**Opdracht**:
Neem alle regels hieronder ongewijzigd over.

**Invoer**:

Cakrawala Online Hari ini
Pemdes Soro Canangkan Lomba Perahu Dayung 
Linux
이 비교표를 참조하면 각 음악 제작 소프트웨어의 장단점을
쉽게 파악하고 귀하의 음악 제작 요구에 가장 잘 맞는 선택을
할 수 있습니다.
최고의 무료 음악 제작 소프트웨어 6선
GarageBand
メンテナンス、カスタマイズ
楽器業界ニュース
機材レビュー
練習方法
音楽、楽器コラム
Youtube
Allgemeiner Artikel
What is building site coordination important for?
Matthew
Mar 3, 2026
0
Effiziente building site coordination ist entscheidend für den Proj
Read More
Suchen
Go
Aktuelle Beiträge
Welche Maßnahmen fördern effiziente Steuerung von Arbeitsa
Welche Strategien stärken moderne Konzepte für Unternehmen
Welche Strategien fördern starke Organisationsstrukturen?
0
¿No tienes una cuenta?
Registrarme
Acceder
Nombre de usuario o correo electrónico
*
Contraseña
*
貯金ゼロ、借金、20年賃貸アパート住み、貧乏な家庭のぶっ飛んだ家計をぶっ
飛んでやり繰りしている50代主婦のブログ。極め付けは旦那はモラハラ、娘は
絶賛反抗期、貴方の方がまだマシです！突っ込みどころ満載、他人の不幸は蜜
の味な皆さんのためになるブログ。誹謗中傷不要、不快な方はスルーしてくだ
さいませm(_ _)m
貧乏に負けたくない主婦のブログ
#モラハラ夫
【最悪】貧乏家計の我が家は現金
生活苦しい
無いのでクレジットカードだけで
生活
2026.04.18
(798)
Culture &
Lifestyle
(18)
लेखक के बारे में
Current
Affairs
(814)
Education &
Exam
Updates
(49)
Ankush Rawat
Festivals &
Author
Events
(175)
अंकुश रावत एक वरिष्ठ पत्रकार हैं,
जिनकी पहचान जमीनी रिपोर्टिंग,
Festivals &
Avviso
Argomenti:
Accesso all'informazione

**Antwoord op opdracht**:
Cakrawala Online Hari ini
Pemdes Soro Canangkan Lomba Perahu Dayung 
Linux
이 비교표를 참조하면 각 음악 제작 소프트웨어의 장단점을
쉽게 파악하고 귀하의 음악 제작 요구에 가장 잘 맞는 선택을
할 수 있습니다.
최고의 무료 음악 제작 소프트웨어 6선
GarageBand
メンテナンス、カスタマイズ
楽器業界ニュース
機材レビュー
練習方法
音楽、楽器コラム
Youtube
Allgemeiner Artikel
What is building site coordination important for?
Matthew
Mar 3, 2026
0
Effiziente building site coordination ist entscheidend für den Proj
Read More
Suchen
Go
Aktuelle Beiträge
Welche Maßnahmen fördern effiziente Steuerung von Arbeitsa
Welche Strategien stärken moderne Konzepte für Unternehmen
Welche Strategien fördern starke Organisationsstrukturen?
0
¿No tienes una cuenta?
Registrarme
Acceder
Nombre de usuario o correo electrónico
*
Contraseña
*
貯金ゼロ、借金、20年賃貸アパート住み、貧乏な家庭のぶっ飛んだ家計をぶっ
飛んでやり繰りしている50代主婦のブログ。極め付けは旦那はモラハラ、娘は
絶賛反抗期、貴方の方がまだマシです！突っ込みどころ満載、他人の不幸は蜜
の味な皆さんのためになるブログ。誹謗中傷不要、不快な方はスルーしてくだ
さいませm(_ _)m
貧乏に負けたくない主婦のブログ
#モラハラ夫
【最悪】貧乏家計の我が家は現金
生活苦しい
無いのでクレジットカードだけで
生活
2026.04.18
(798)
Culture &
Lifestyle
(18)
लेखक के बारे में
Current
Affairs
(814)
Education &
Exam
Updates
(49)
Ankush Rawat
Festivals &
Author
Events
(175)
अंकुश रावत एक वरिष्ठ पत्रकार हैं,
जिनकी पहचान जमीनी रिपोर्टिंग,
Festivals &
Avviso
Argomenti:
Accesso all'informazione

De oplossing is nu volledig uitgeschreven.